The story of the crime needed only the testimony of a disinterested witness to make it complete. That came from the lips of a man named Louis Miller. He said:
“I was over in the office of Shellabarger’s livery stable. I heard some noise and when I opened the door and went out on the street I heard a woman halloo. I went over to Huston’s corner and asked some boys who were standing there to go over to Ritter’s. I went across the street and stood with one foot in the gutter and one on the pavement at Ritter’s. I saw Dernier and defendant come out of the door. I saw defendant using a knife and I cried out ‘You’ll kill that man!’ Defendant has one arm around Dernier’s neck and cut repeatedly with the other hand. The man who owns the house then ran up and the last time that defendant was going to strike he (Ritter) jerked the knife out of his hand. The defendant ran, and I followed him. He ran up Jefferson to the alley, and then through the alley to St. Clair st. and down St. Clair to Sixth. I stopped there for I saw I could not catch up with him.”

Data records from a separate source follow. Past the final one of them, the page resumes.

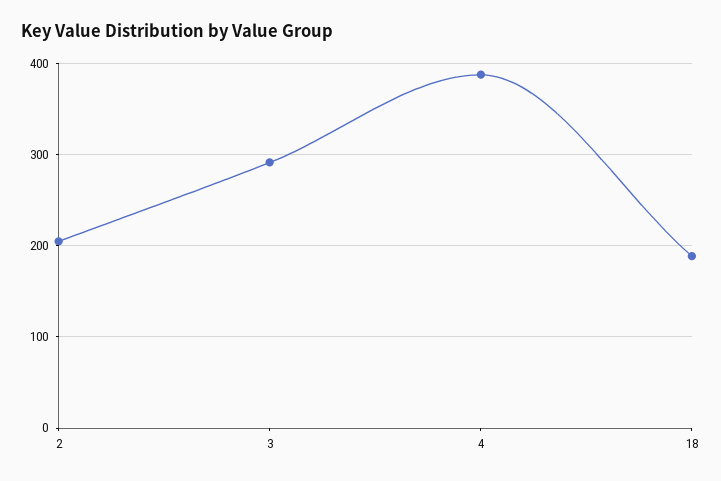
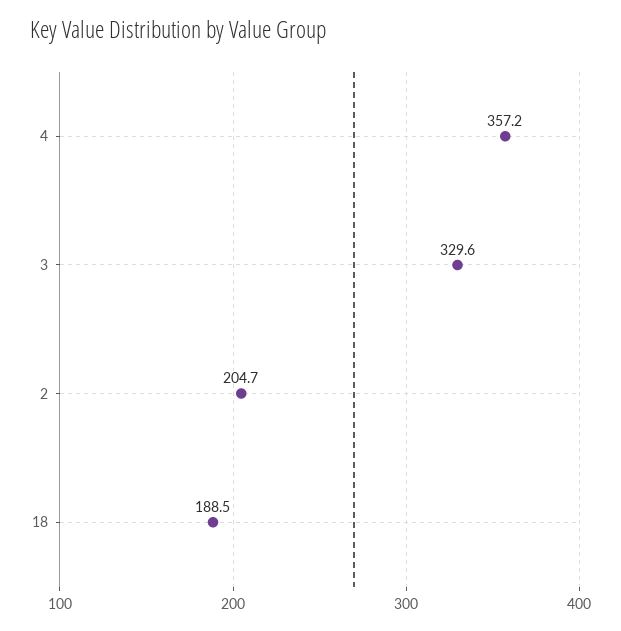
  {
    "2": 204.7,
-   "3": 290,
+   "3": 329.6,
-   "4": 390,
+   "4": 357.2,
    "18": 188.5
  }

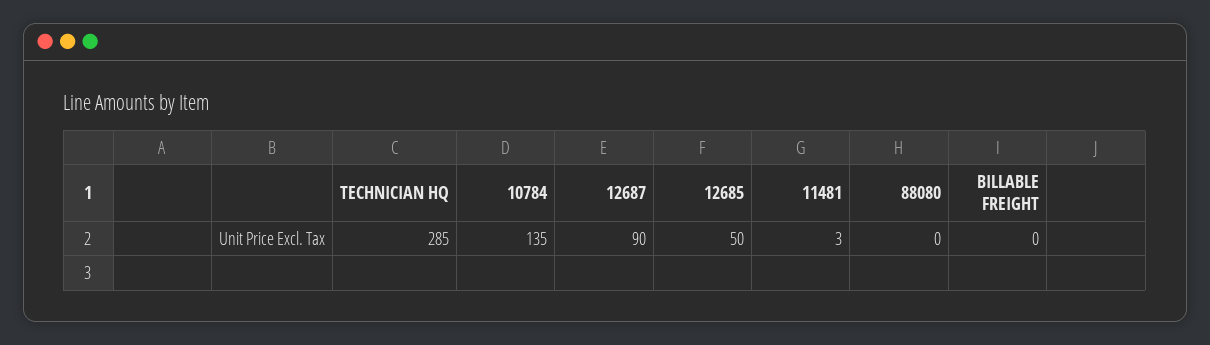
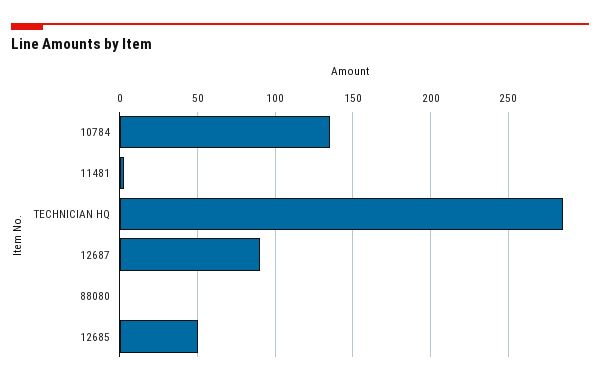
  {
    "TECHNICIAN HQ": 285,
    "10784": 135,
    "12687": 90,
    "12685": 50,
    "11481": 3,
-   "88080": 0,
+   "88080": 0
-   "BILLABLE FREIGHT": 0
  }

The story of the tragedy had been told and the mayor “thinking that the presumption was strong” that a murder had been committed, remanded Allen to the county jail without privilege of bail.
The crime created widespread excitement in Dayton at the time, since murders were far from numerous in those days. In fact, up to that time there had been but two murders for which capital punishment was inflicted. The first was the hanging of John McAfee on March 25, 1825, that event marking the first execution in the county. The second crime for which the death penalty was exacted was when Francis Dick murdered his mother-in-law. He was hung on the second Friday in September, 1854, less than three years before the event detailed above.
Apparently, Montgomery co. citizens were not eager to witness a repetition of that performance. And since premeditation could not be shown, and there had been a struggle during the commission of the crime, Allen escaped with his life. But he spent a long term of years in the state penitentiary.